Google Search Advocate John Mueller has expressed skepticism regarding the growing trend of creating dedicated Markdown or JSON pages exclusively for large language models (LLMs). Mueller questioned the necessity of building content formats that are unseen by human users, emphasizing that clean HTML and structured data should remain the primary focus for content creators.
The discussion originated on Bluesky when SEO expert Lily Ray raised a query about "creating separate markdown / JSON pages for LLMs and serving those URLs to bots," asking for Google's official perspective. This question highlights a developing practice where publishers generate "shadow" copies of their content in formats believed to be more easily digestible by AI systems.
Not sure if you can answer, but starting to hear a lot about creating separate markdown / JSON pages for LLMs and serving those URLs to bots. Can you share Google's perspective on this?
Ray further noted that this has become a "hot topic," with companies actively pitching solutions for creating such AI-specific content versions. A more active discussion on this topic also took place on X (formerly Twitter).
Mueller's Stance on LLM-Only Pages
In response to Ray's inquiry, Mueller stated that he was unaware of any internal Google requirements that would necessitate such a setup. He pointed out that LLMs have been successfully trained on and have parsed standard web pages from their inception.
I'm not aware of anything in that regard. In my POV, LLMs have trained on – read & parsed – normal web pages since the beginning, it seems a given that they have no problems dealing with HTML. Why would they want to see a page that no user sees? And, if they check for equivalence, why not use HTML?
When Ray followed up, asking if a separate format might "expedite getting key points across to LLMs quickly," Mueller argued that if specific file formats made a significant difference, the companies developing and running these AI systems would be very vocal about it.
If those creating and running these systems knew they could create better responses from sites with specific file formats, I expect they would be very vocal about that. AI companies aren't really known for being shy.
He conceded that some pages might perform better for AI systems than others, but he doubted this was primarily due to the file format itself, specifically distinguishing between HTML and Markdown. He also noted that JavaScript content still presents challenges for many AI systems.

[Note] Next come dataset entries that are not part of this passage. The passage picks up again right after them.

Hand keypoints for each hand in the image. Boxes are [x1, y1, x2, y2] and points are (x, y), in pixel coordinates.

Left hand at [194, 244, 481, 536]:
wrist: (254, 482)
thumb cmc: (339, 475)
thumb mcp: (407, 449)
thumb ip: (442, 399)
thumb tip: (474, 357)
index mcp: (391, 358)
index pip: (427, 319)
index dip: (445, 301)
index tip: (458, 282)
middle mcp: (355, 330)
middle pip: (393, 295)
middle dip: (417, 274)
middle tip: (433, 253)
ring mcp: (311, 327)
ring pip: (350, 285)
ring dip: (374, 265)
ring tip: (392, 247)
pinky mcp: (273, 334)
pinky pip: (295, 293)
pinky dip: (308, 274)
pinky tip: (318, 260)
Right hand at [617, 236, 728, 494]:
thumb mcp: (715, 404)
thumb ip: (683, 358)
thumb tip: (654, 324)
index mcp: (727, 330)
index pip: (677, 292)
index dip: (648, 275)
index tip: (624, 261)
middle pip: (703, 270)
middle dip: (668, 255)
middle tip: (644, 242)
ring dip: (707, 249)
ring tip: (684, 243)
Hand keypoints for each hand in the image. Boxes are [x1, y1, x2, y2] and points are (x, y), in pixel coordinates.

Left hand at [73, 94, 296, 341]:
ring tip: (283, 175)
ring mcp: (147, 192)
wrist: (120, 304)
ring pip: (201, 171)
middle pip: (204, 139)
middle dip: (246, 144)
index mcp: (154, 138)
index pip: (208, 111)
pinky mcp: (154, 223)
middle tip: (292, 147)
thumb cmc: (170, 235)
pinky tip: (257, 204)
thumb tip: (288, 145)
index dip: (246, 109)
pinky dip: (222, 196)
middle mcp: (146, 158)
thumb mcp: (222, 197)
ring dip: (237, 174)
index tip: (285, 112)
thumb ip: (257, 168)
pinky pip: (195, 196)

Collectively, Mueller's comments suggest that, from Google's perspective, there's no immediate need for publishers to create bot-only Markdown or JSON duplicates of existing pages merely to ensure LLM comprehension.
The Role of Structured Data
Other contributors to the discussion differentiated between speculative "shadow" formats and instances where AI platforms have clearly defined content requirements. Matt Wright, for example, highlighted OpenAI's eCommerce product feeds as a case where JSON schemas are crucial.

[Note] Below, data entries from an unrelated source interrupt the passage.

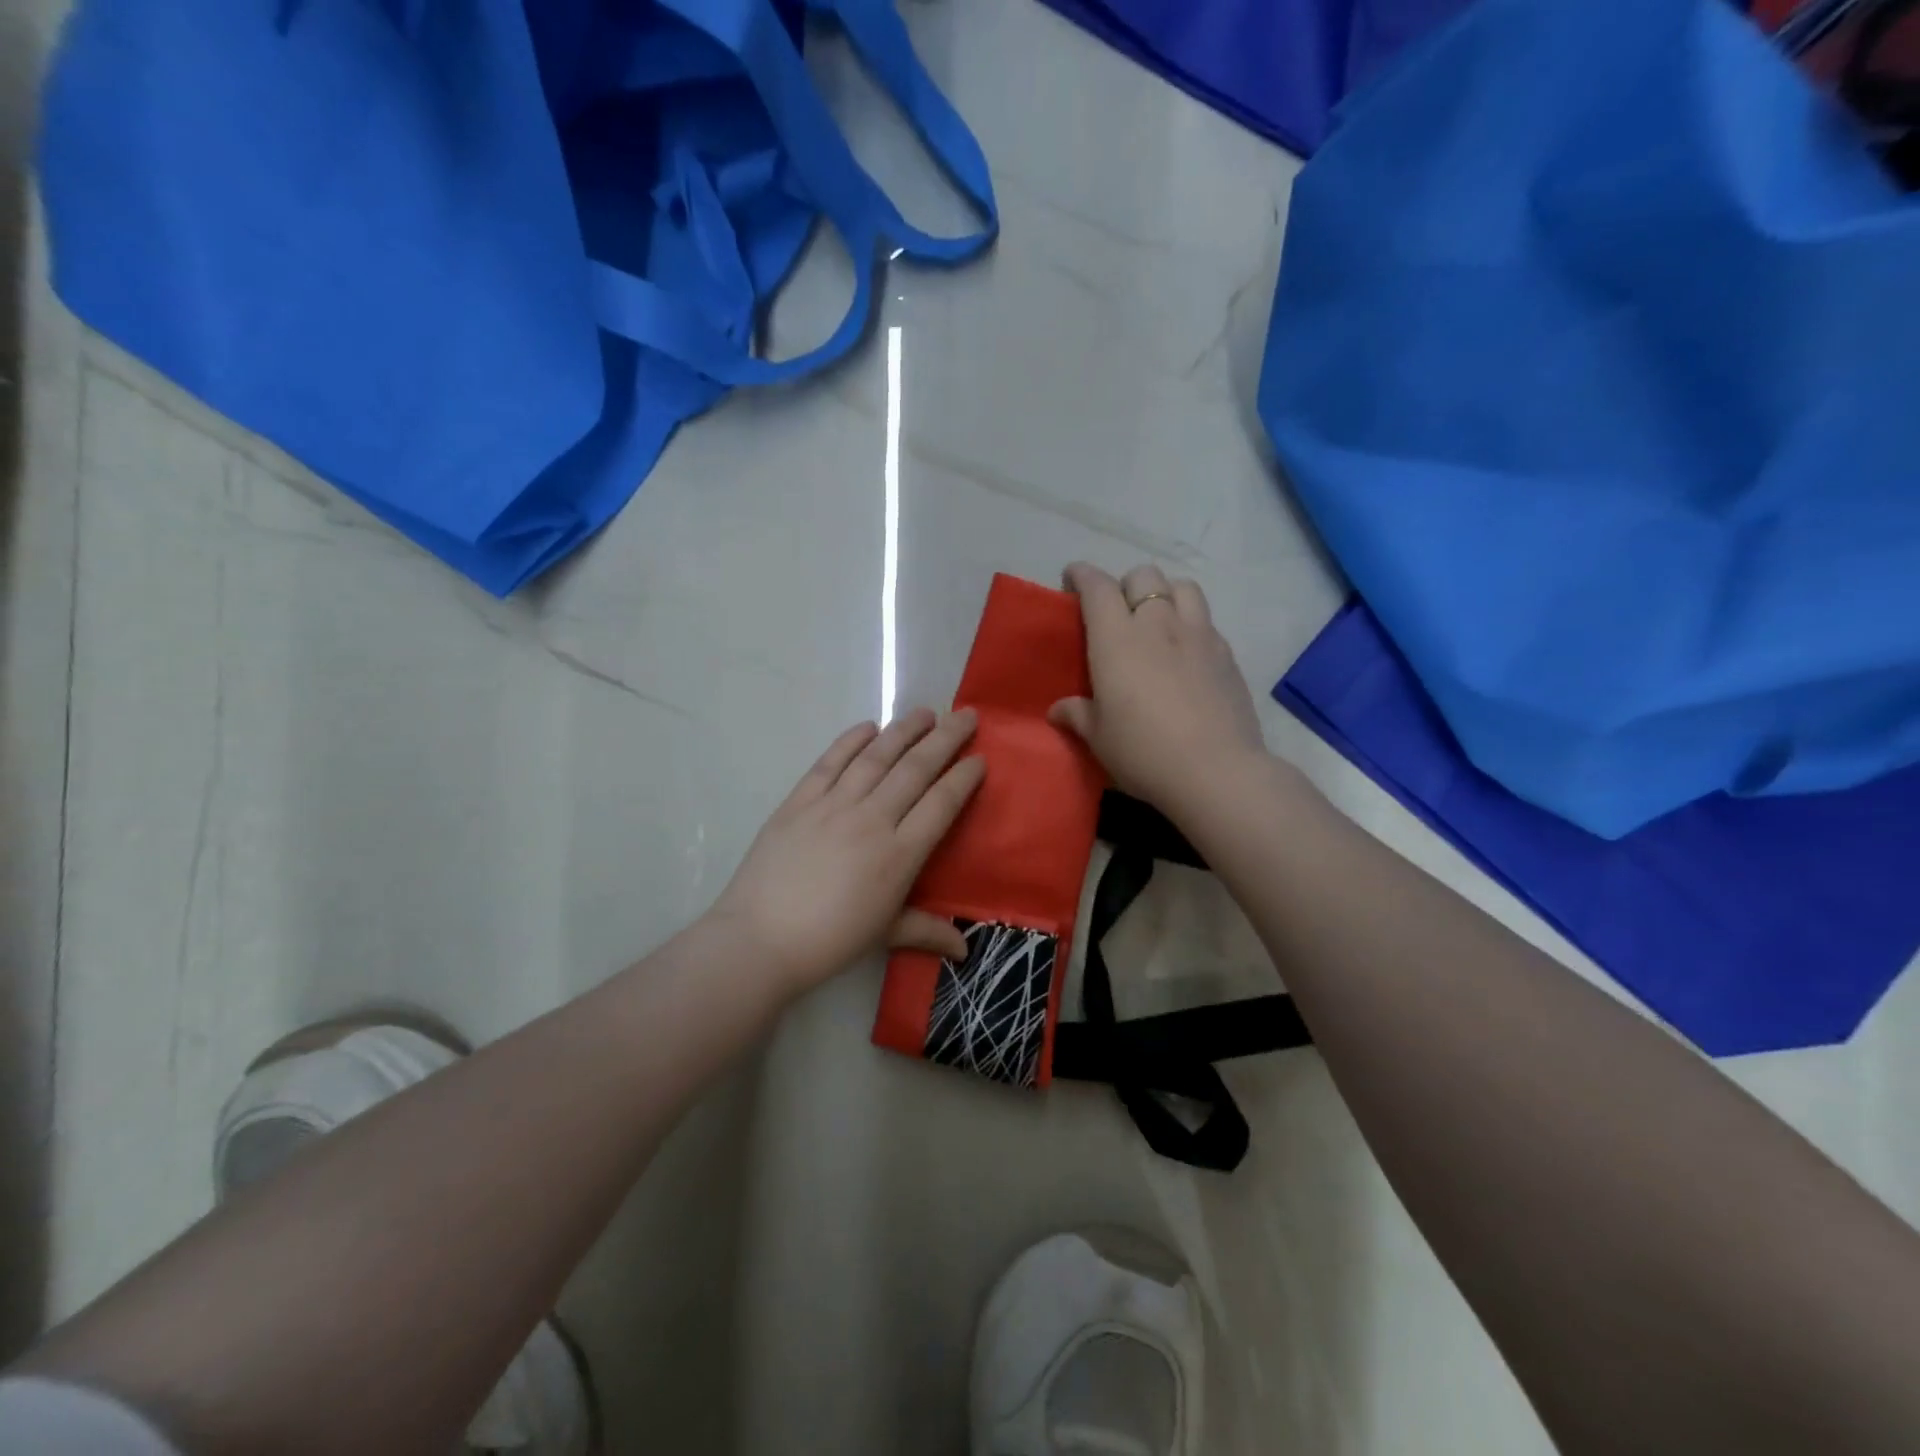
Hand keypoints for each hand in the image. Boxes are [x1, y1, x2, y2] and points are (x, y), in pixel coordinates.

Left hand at [708, 708, 984, 998]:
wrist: (760, 939)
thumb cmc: (829, 941)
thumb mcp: (885, 935)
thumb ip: (927, 931)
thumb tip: (964, 950)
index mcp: (900, 854)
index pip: (941, 803)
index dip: (964, 777)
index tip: (979, 758)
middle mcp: (872, 819)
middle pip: (916, 769)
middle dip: (945, 738)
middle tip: (965, 715)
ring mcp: (833, 805)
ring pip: (877, 757)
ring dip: (904, 730)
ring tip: (925, 712)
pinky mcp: (799, 801)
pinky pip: (830, 762)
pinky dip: (850, 741)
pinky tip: (868, 726)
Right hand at [1049, 562, 1267, 813]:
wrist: (1215, 772)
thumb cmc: (1143, 752)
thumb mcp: (1099, 738)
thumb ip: (1078, 715)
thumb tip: (1059, 709)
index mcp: (1117, 639)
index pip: (1098, 587)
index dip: (1082, 575)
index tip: (1073, 578)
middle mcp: (1158, 624)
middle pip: (1144, 575)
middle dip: (1125, 583)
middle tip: (1117, 610)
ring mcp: (1199, 635)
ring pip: (1183, 586)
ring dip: (1165, 593)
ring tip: (1158, 619)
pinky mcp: (1226, 654)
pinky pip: (1206, 620)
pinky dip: (1191, 623)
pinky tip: (1186, 652)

In such contexts, a precise specification dictates how platforms like ChatGPT ingest and display product data. Wright explained:
Interestingly, the OpenAI eCommerce product feeds are live: JSON schemas appear to have a key role in AI search already.
This example supports the idea that structured feeds and schemas become paramount when a platform explicitly publishes a specification and requires its use. Additionally, Chris Long observed on LinkedIn that "editorial sites using product schemas tend to get included in ChatGPT citations," further underscoring the value of structured data in specific, well-defined scenarios.

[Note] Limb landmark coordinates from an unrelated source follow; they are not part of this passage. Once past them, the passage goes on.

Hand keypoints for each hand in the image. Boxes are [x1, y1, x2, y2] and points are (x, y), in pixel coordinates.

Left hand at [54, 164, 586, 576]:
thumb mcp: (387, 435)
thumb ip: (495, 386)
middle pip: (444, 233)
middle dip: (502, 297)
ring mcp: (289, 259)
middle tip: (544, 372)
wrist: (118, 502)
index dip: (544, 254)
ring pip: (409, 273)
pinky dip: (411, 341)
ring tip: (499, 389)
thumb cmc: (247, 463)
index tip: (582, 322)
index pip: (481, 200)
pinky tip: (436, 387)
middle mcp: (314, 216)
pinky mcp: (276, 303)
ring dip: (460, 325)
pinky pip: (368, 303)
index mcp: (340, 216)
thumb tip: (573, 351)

Why This Matters for Publishers and SEOs
For publishers and SEO professionals contemplating the development of "LLM-optimized" Markdown or JSON versions of their content, this exchange offers valuable guidance. Mueller's remarks reinforce the long-standing capability of LLMs to effectively read and parse standard HTML.
For most websites, a more productive approach involves continuously improving the speed, readability, and overall content structure of existing pages. Implementing schema markup is also beneficial, particularly where clear platform guidelines or specifications exist.
While the Bluesky discussion indicates that AI-specific formats are emerging in niche areas like product feeds, these are typically tied to explicit integrations rather than a general rule that Markdown is inherently superior for LLMs. These specific requirements are certainly worth monitoring.
Looking Ahead
This conversation underscores the rapid pace at which AI-driven search changes are translating into technical demands for SEO and development teams, often preceding comprehensive documentation. Until LLM providers publish more concrete guidelines, the current advice points back to fundamental best practices:
- Maintain clean HTML.
- Reduce unnecessary JavaScript, especially where it hinders content parsing.
- Utilize structured data where platforms have clearly documented schemas.
By adhering to these principles, content creators can ensure their material remains accessible and understandable to both human users and advanced AI systems.